PC: Where is your go-to place when you want to have a glass or bottle?

Cru off of Kirby. Their off-the-beaten-path selections are wonderful. I had a Domaine du Salvarde Cheverny there, and I had never had Cheverny. You can think of it as Sancerre’s wild brother. Their sparkling wines are also a must-try. And they do flights as well, so you can try different wines at one time.

PC: If there was one thing you wish everyone would keep in mind when buying and drinking wine, what is it?

Just have fun with it and explore new things. Remember, wine doesn’t have to be expensive to be good. Those of us in the industry are very fortunate to try things that not everyone has access to, so ask the wine stewards about what they drink.

Drink this with chocolate ice cream!

PC: What is your “wine eureka moment,” the incident/taste/encounter that put you and wine on an intimate plane forever?
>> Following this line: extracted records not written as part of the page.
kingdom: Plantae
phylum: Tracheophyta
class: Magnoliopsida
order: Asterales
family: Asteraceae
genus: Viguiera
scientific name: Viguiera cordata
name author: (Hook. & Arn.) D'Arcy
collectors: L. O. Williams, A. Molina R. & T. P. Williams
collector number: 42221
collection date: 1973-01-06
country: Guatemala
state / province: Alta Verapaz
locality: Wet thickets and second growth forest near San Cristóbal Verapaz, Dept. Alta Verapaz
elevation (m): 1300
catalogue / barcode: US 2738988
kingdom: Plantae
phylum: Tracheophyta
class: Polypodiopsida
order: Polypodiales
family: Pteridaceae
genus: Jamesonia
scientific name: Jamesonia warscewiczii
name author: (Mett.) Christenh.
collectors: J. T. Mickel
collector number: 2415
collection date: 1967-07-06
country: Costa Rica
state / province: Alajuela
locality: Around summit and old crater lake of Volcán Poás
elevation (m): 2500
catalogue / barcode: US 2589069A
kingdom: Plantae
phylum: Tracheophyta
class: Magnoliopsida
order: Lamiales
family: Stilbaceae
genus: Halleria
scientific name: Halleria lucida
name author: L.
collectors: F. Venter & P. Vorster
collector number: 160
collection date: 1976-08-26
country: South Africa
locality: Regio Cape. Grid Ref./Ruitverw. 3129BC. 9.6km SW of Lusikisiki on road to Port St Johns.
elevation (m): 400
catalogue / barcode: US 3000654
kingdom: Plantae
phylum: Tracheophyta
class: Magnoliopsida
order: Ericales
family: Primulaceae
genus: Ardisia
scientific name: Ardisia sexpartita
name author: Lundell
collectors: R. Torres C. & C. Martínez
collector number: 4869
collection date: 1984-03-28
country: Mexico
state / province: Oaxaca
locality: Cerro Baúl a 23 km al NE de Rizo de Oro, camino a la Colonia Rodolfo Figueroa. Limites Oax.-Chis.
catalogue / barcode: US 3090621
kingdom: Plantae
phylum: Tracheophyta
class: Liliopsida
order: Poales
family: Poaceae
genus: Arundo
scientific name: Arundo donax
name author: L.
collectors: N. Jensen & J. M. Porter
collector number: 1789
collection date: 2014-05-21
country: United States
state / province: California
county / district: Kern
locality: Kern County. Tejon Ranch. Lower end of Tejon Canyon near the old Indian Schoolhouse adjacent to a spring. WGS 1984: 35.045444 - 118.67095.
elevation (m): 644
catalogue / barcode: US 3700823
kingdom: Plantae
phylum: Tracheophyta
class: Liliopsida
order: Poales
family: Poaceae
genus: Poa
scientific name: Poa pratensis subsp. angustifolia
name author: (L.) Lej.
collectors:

Some people have had that moment tasting Grand Cru Burgundy or First Growth Bordeaux. With me, it was Inniskillin Cab Franc Icewine. To this day, it’s one of my all-time favorites, and I keep a couple of bottles at home to enjoy with chocolate ice cream.

PC: What has been the strangest moment or incident involving wine that you have experienced in your career?

When I first started as a manager, I put together my first wine list and had a wine from Spain. I don’t remember the label, but I do remember it was from Valdepeñas. I listed it as being a Rioja, and a customer noted that the wine wasn’t a Rioja. Being a novice at wine, I let him know that Valdepeñas was a part of Rioja. Well… he was Spanish and corrected my geography: “Valdepeñas is in the south, and Rioja is in the north!” Now I pay very close attention to regions and subregions.

PC: Your favorite wine reference sources and publications?

I always refer back to The Wine Bible. I’ve read that book from cover to cover numerous times, but I always seem to find something new every time I read it. The Wine Spectator is another great tool I have. It helps me stay updated on some of the latest trends. I’m sort of old school and don’t rely that much on the internet. In fact, I still buy and read the Sunday paper every week.